### Instructions for the task:
Your task is to copy every line of the records below that contains "degrees".

[[ Supplied records open ]]

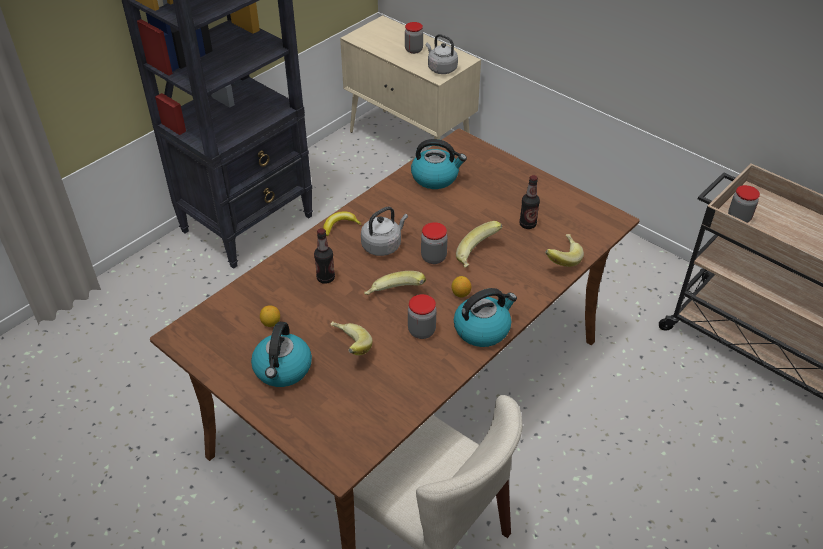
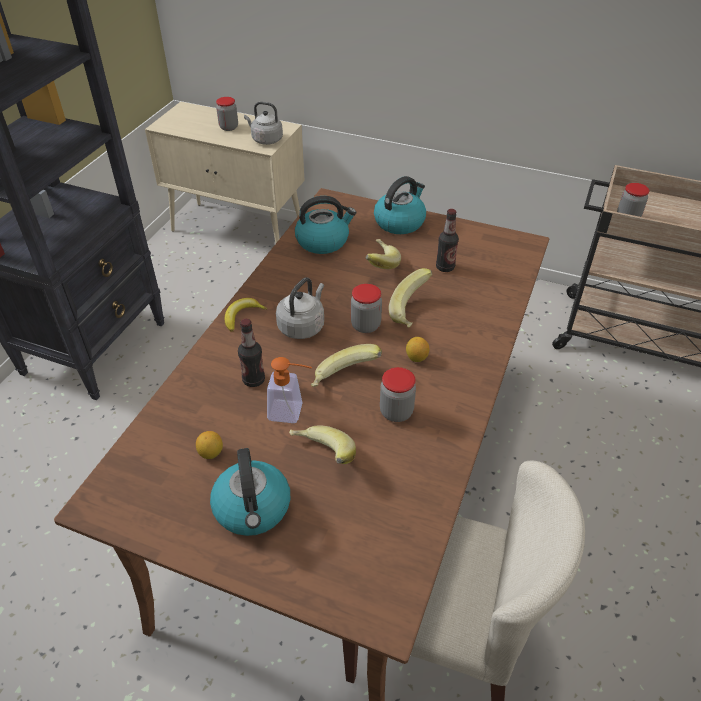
camera: 20 degrees left, 0 degrees up
kettle [454,288,517,347] -> kettle moved to [374,176,426,234]
banana [545,234,584,267] -> banana moved to [366,239,401,269]
none -> soap dispenser [267,357,312,423]

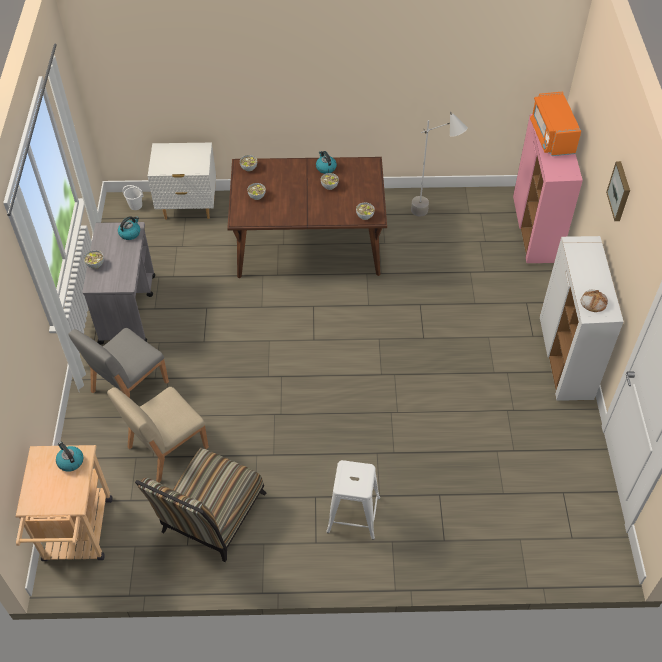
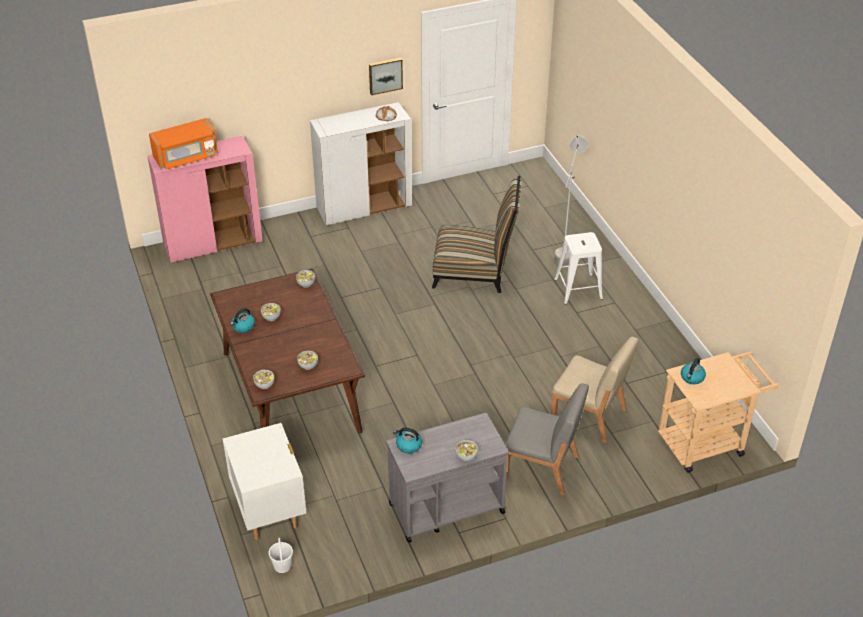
camera: 110 degrees left, 10 degrees down
chair [135,448,266,562] -> chair moved to [432,176,521,293]
grey floor lamp [411,112,468,216] -> grey floor lamp moved to [554,135,588,268]
picture [606,161,630,221] -> picture moved to [369,58,403,95]

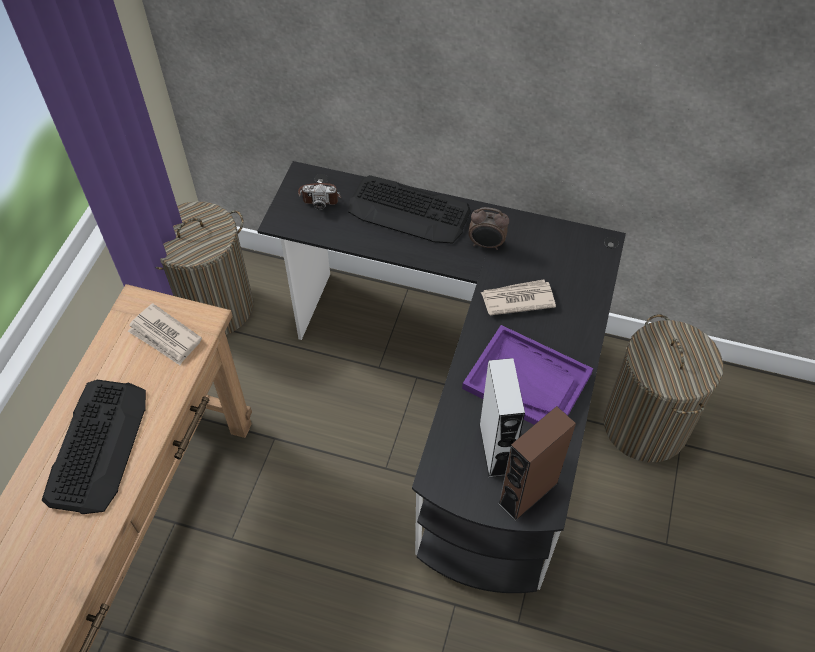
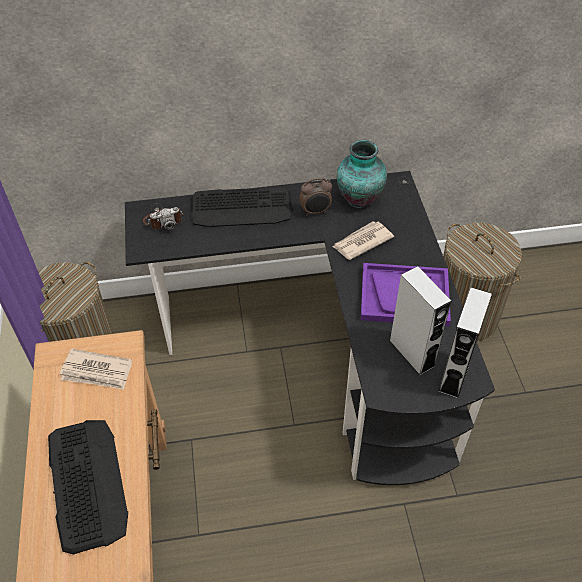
camera: 25 degrees left, 5 degrees down
brown speaker [498,406,576,521] -> grey speaker [438,287,492,399]
none -> vase [337,140,387,208]

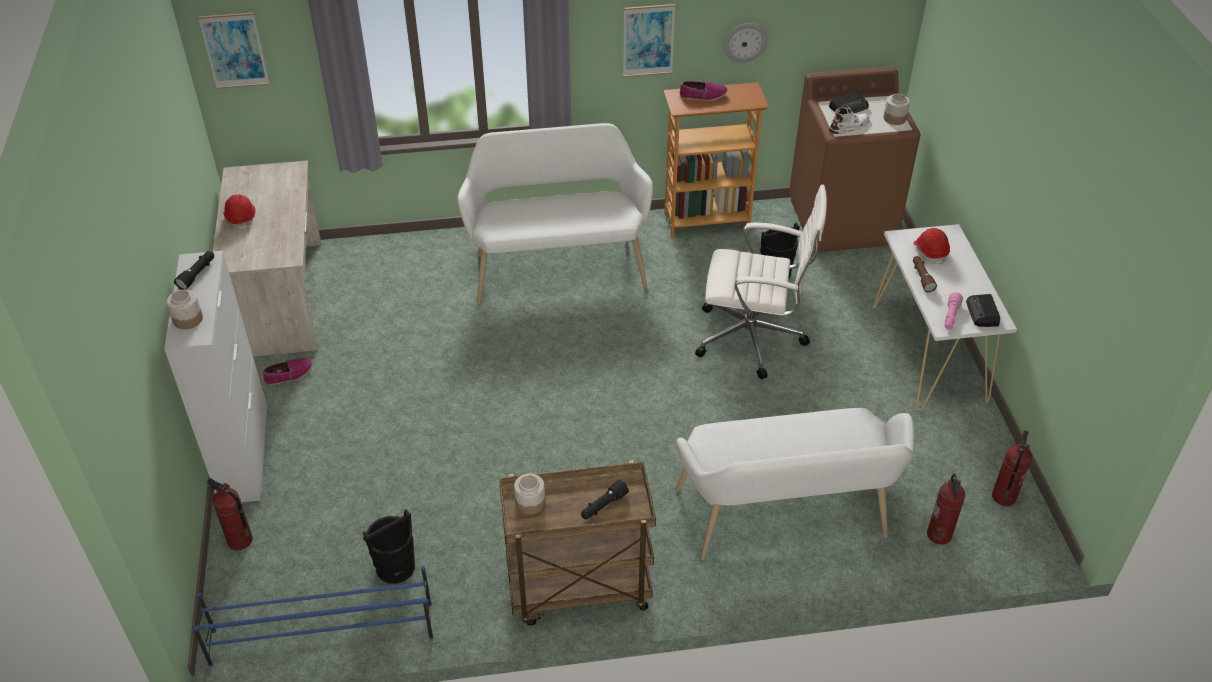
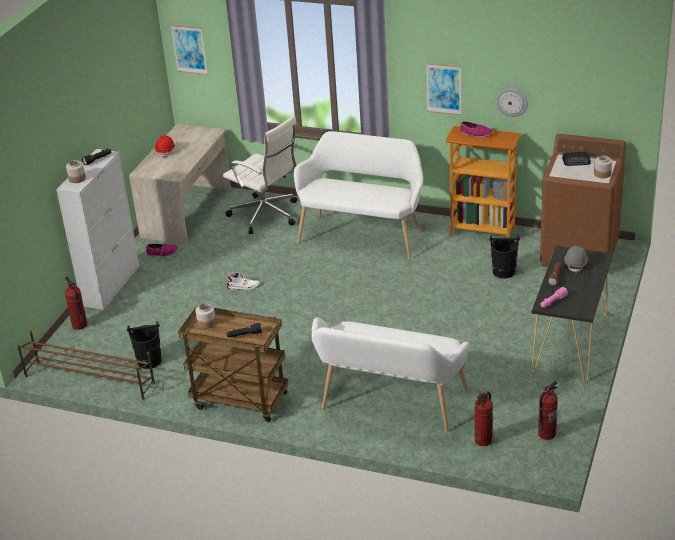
camera: 30 degrees right, 10 degrees down
blue shoe rack [193,566,434,667] -> brown shoe rack [17,330,155,400]
white office chair [695,185,827,379] -> white office chair moved to [223,115,297,234]
white boot [829,107,870,134] -> white boot moved to [227,272,261,290]
white console table [872,224,1017,411] -> black console table [531,246,613,381]
red hard hat [914,228,950,265] -> grey hard hat [564,246,588,273]
radio [966,294,1000,327] -> none

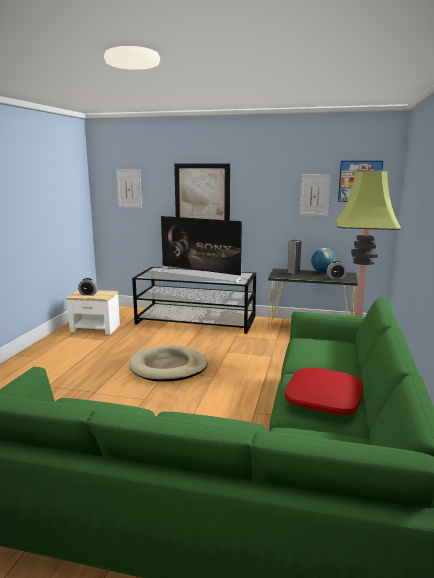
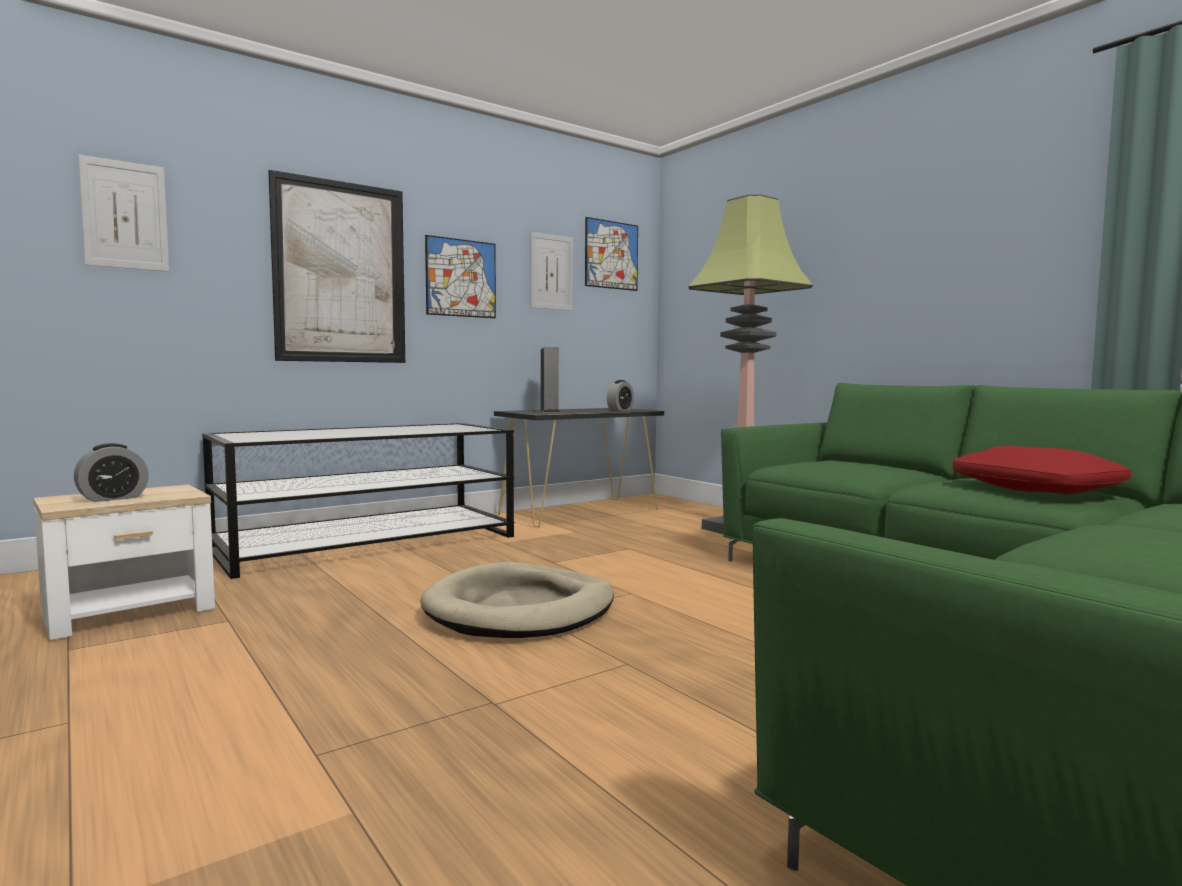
camera: 50 degrees left, 10 degrees down
television [159,216,246,283] -> none
globe [311,248,337,273] -> none
none -> picture [425,235,496,318]

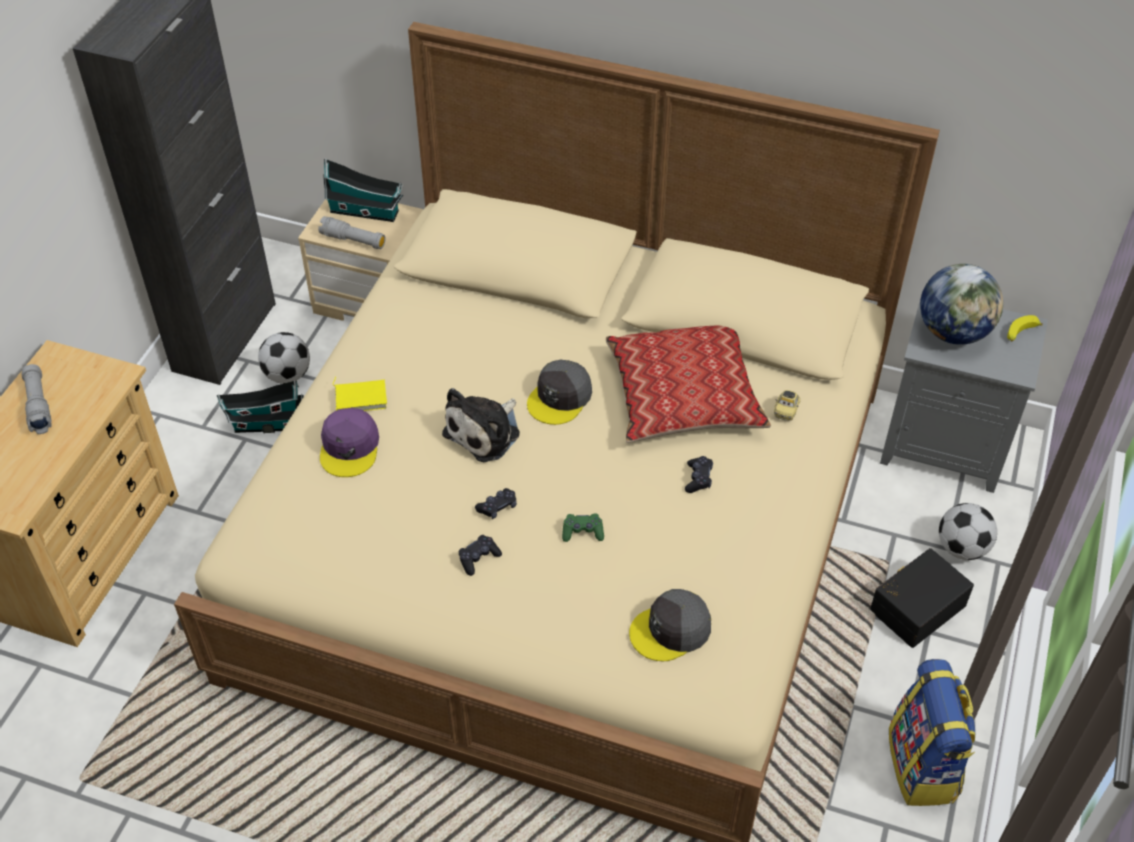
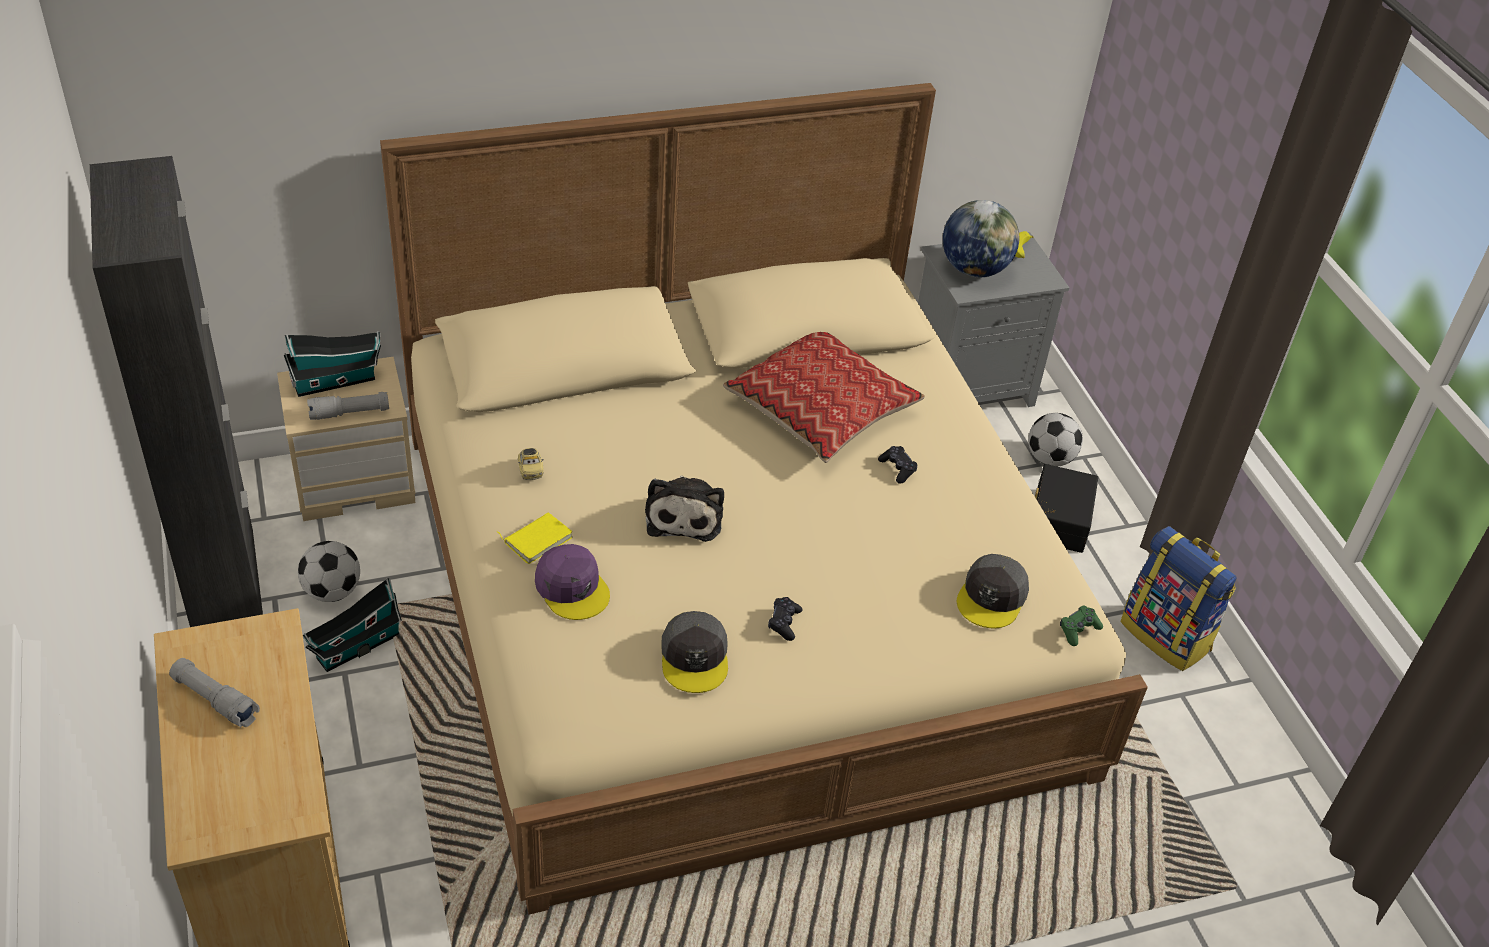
camera: 40 degrees left, 5 degrees down
black game controller [475,488,517,519] -> none
grey cap [527,360,592,425] -> grey cap moved to [661,611,728,693]
green game controller [562,513,604,542] -> green game controller moved to [1060,606,1103,646]
toy car [774,390,800,421] -> toy car moved to [518,448,544,480]

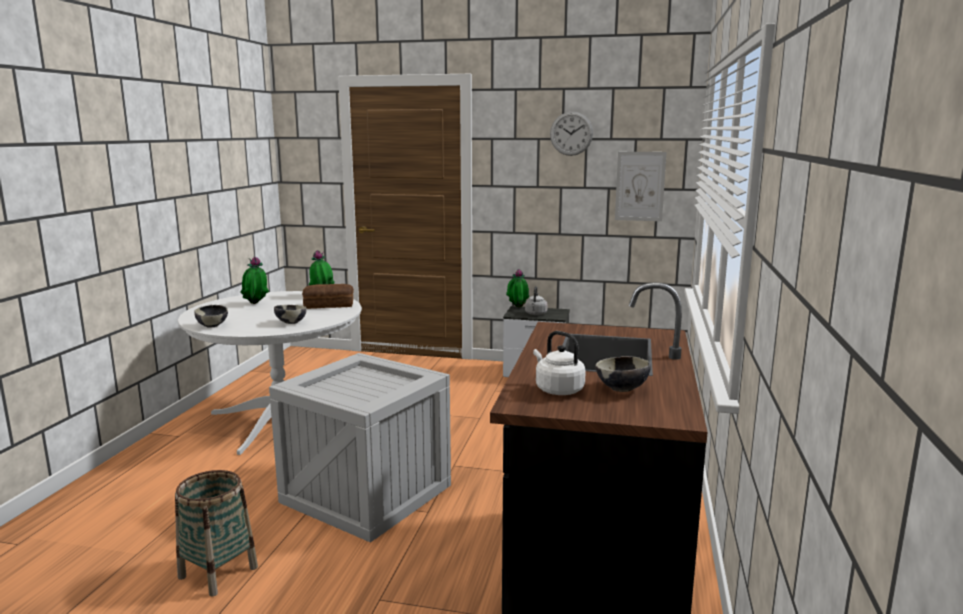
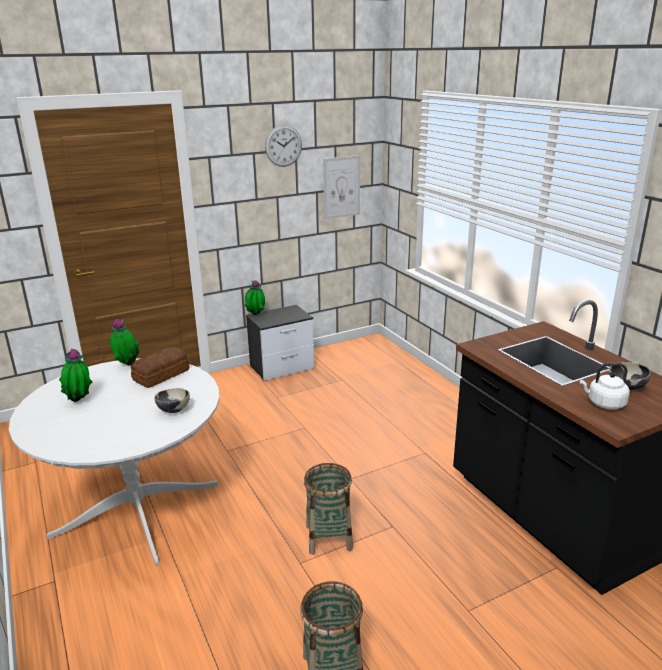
camera: 40 degrees left, 10 degrees up
bowl [194,305,228,328] -> none
crate [269,353,451,543] -> basket [304,463,353,555]
grey kettle [525,286,548,315] -> none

[[ Supplied records closed ]]

### Reply to the exercise:
camera: 20 degrees left, 0 degrees up
camera: 110 degrees left, 10 degrees down
camera: 25 degrees left, 5 degrees down
camera: 30 degrees right, 10 degrees down
camera: 50 degrees left, 10 degrees down
camera: 40 degrees left, 5 degrees down
camera: 40 degrees left, 10 degrees up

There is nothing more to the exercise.